How Rainbows Work
A rainbow is not an object hanging at a fixed spot in the sky. It is a direction. Sunlight enters each spherical raindrop, bends, reflects off the back, and bends again on the way out, concentrating light into a cone about 42 degrees wide. That cone is centered on the antisolar point: the spot directly opposite the sun, which is the direction of your own head’s shadow.
So three things set the bow: you (the tip of the cone), the sun (which aims the cone), and the rain (the screen it lands on). Each panel below moves just one of them.
Move the sun
The sun's height sets how much of the bow clears the horizon.
The top of the bow sits about 34 degrees up. Raise the sun and the bow sinks; lower it and the bow grows toward a half-circle.
Side view: the bow moves with you
Sunlight comes in from the left. Slide yourself and watch your bow follow.
Sunlight arrives from the left in parallel rays. Your bow always sits 42 degrees from the direction opposite the sun, so when you slide left or right it slides right along with you, rebuilt from whatever drops line up. The other viewer has a separate bow from different drops, and it does not move when you do. Nobody shares a rainbow.
Move yourself
Turn your head or walk forward. The bow is locked to a direction, not a spot.
from above
The bow is pinned to the direction opposite the sun. Turn your head and it slides; the person beside you sees a slightly different bow.
Move the rain
Color appears only where the 42 degree cone meets real drops.
Rain sits in front of the antisolar point, so the cone lights up real drops and you see the arc. Slide it away and the colors vanish.
Why the double bow sits farther out
A side view of the light path inside a single raindrop.
The main bow's light reflects once inside each drop and leaves near 42 degrees from the point opposite the sun. The double reflects twice, which sends it out near 51 degrees and flips the color order. That extra bounce also loses light, so the double looks fainter and sits higher, just outside the first bow.
Why 42 degrees, and where the colors come from
Real refracted rays piling up at the maximum angle, and splitting by color.

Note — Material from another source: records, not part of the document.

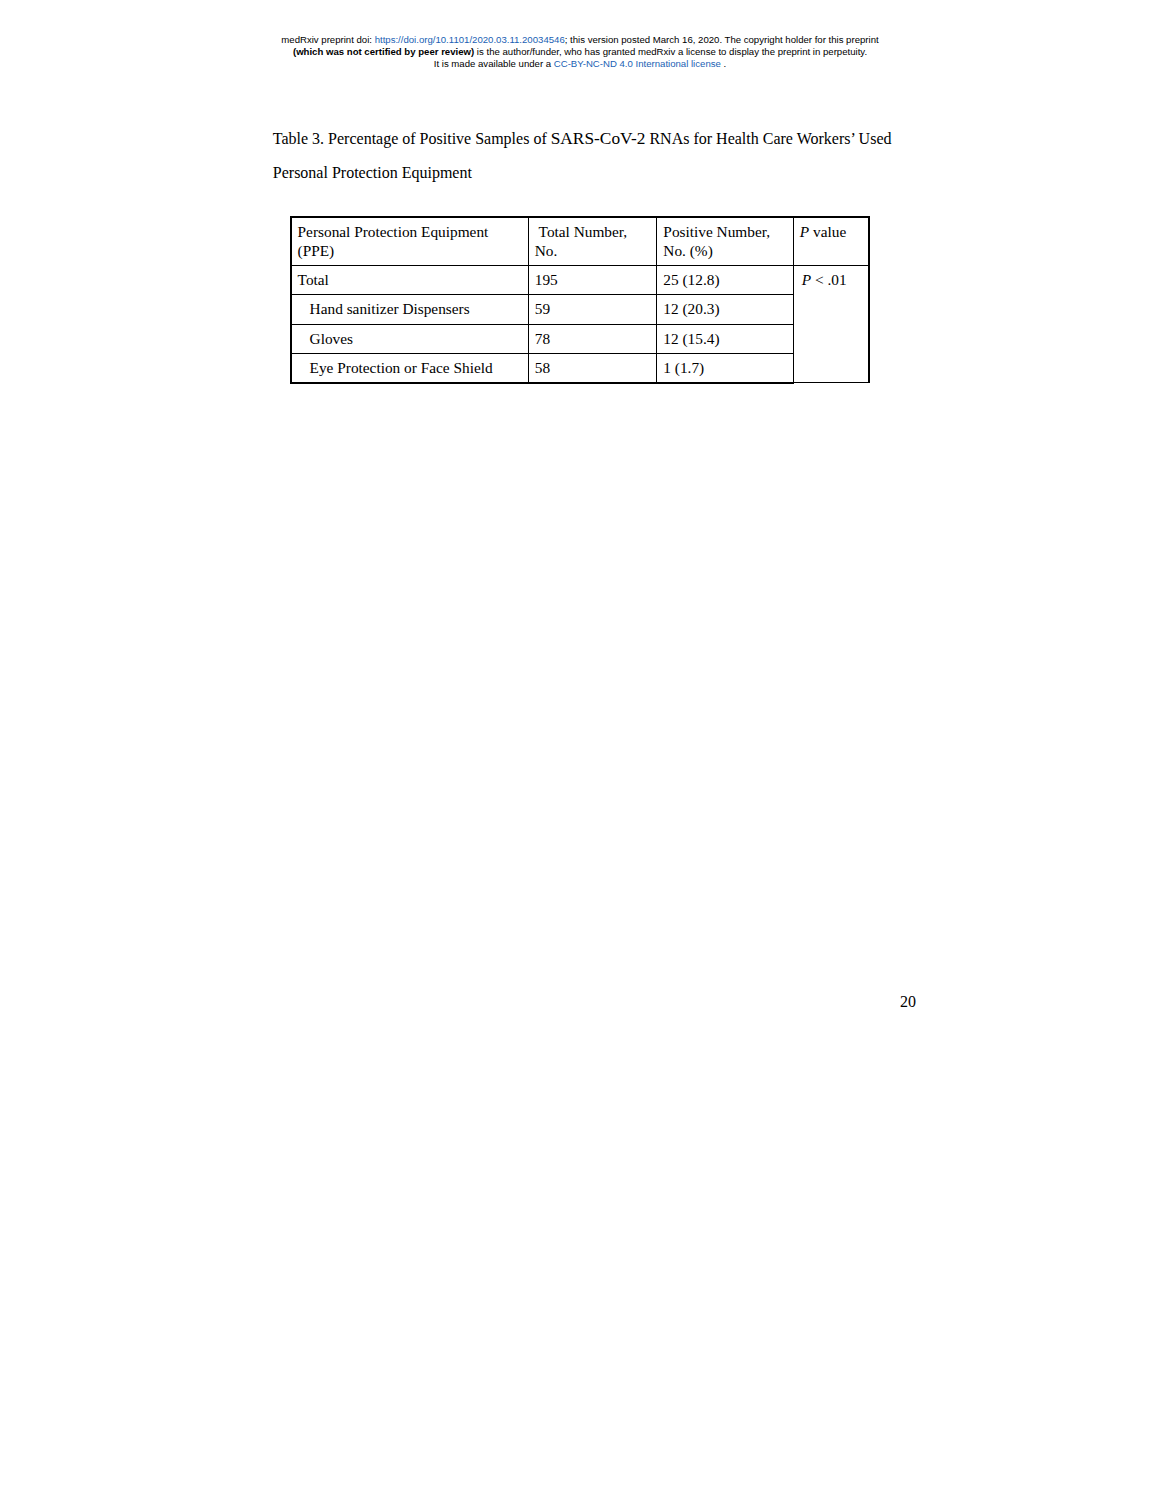medRxiv preprint doi: https://doi.org/10.1101/2020.03.11.20034546; this version posted March 16, 2020. The copyright holder for this preprint
(which was not certified by peer review) is the author/funder, who has granted medRxiv a license to display the preprint in perpetuity.
It is made available under a CC-BY-NC-ND 4.0 International license .
Table 3. Percentage of Positive Samples of SARS-CoV-2 RNAs for Health Care Workers’ Used Personal Protection Equipment
| Personal Protection Equipment (PPE) | Total Number, No. | Positive Number, No. (%) | P value |
| Total | 195 | 25 (12.8) | P < .01 |
| Hand sanitizer Dispensers | 59 | 12 (20.3) |
| Gloves | 78 | 12 (15.4) |
| Eye Protection or Face Shield | 58 | 1 (1.7) |
20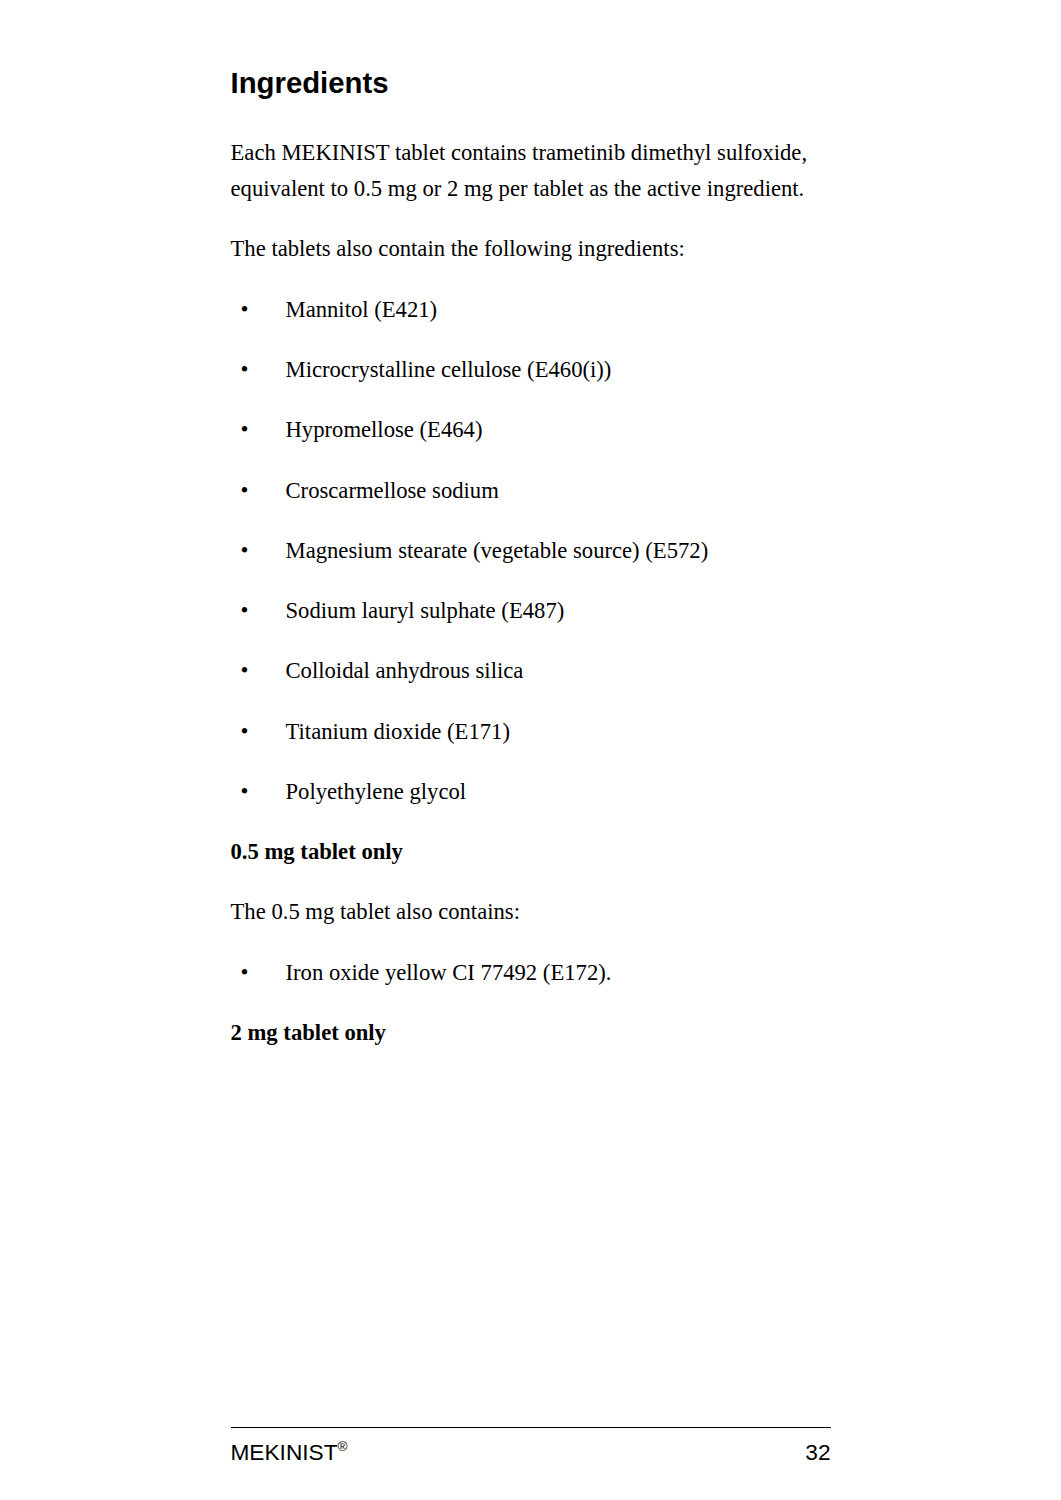Ingredients
Each MEKINIST tablet contains trametinib dimethyl sulfoxide, equivalent to 0.5 mg or 2 mg per tablet as the active ingredient.
The tablets also contain the following ingredients:
Mannitol (E421)
Microcrystalline cellulose (E460(i))
Hypromellose (E464)
Croscarmellose sodium
Magnesium stearate (vegetable source) (E572)
Sodium lauryl sulphate (E487)
Colloidal anhydrous silica
Titanium dioxide (E171)
Polyethylene glycol
0.5 mg tablet only
The 0.5 mg tablet also contains:
Iron oxide yellow CI 77492 (E172).
2 mg tablet only
MEKINIST® 32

At b = 0.86 the red ray leaves near 42.4 degrees and the violet ray near 40.6 degrees. Water bends violet a little more than red, so every color has its own angle and its own pile-up: red maxes out near 42 degrees, violet near 40. The bow is just that thin band of maximum angles, red on the outside and violet on the inside. The colors come straight out of the angle.
A few things to notice. The sun’s height controls how much of the bow clears the horizon: a full half-circle at sunrise or sunset, and nothing once the sun climbs past 42 degrees, which is why rainbows favor mornings and evenings (from a plane you can see the whole circle). Because the sun is so far away its rays arrive parallel, so walking does not change its direction; the bow simply travels with you and you can never reach its end. And the colors only appear where that 42-degree cone meets actual raindrops, so you need sun behind you and rain ahead, lined up just so.
The fainter secondary bow comes from light that reflects twice inside each drop. It sits about 51 degrees out with its colors reversed, and the sky between the two bows is noticeably darker (Alexander’s band).
Why these exact angles?
Every ray that enters a drop gets turned by some total amount, and that amount depends on where on the drop it struck. As you scan across the drop, the turning angle drops to a minimum and then climbs again. Near that minimum a whole band of rays leaves in almost the same direction, so the light piles up there, like a caustic on the bottom of a pool. That pile-up is the bright bow, and for water it lands near 42 degrees from the point opposite the sun. The exact value is set by water’s refractive index (about 1.33), and because that index is slightly different for each color (red bends least, violet most), the bow spreads into a band about two degrees wide with red on the outside.
Light actually leaves the drop at every angle, but it is only bright where the turning angle is stationary. One internal reflection gives that pile-up near 42 degrees; two reflections give another near 51 degrees, with the colors reversed. Nothing concentrates between them, which is why Alexander’s band looks dark. Higher-order bows do exist, but they are far too faint to see and sit on the sunward side of the sky.
Why is the double only sometimes there?
The secondary is almost always present, just dim. Only a fraction of the light reflects at each internal bounce, and the secondary bounces twice, so it carries much less energy, spread over a larger ring. To stand out against the background sky it needs bright, direct sun and dense, large raindrops, which is why a heavy shower with a low sun shows the best doubles while a light mist rarely shows one at all.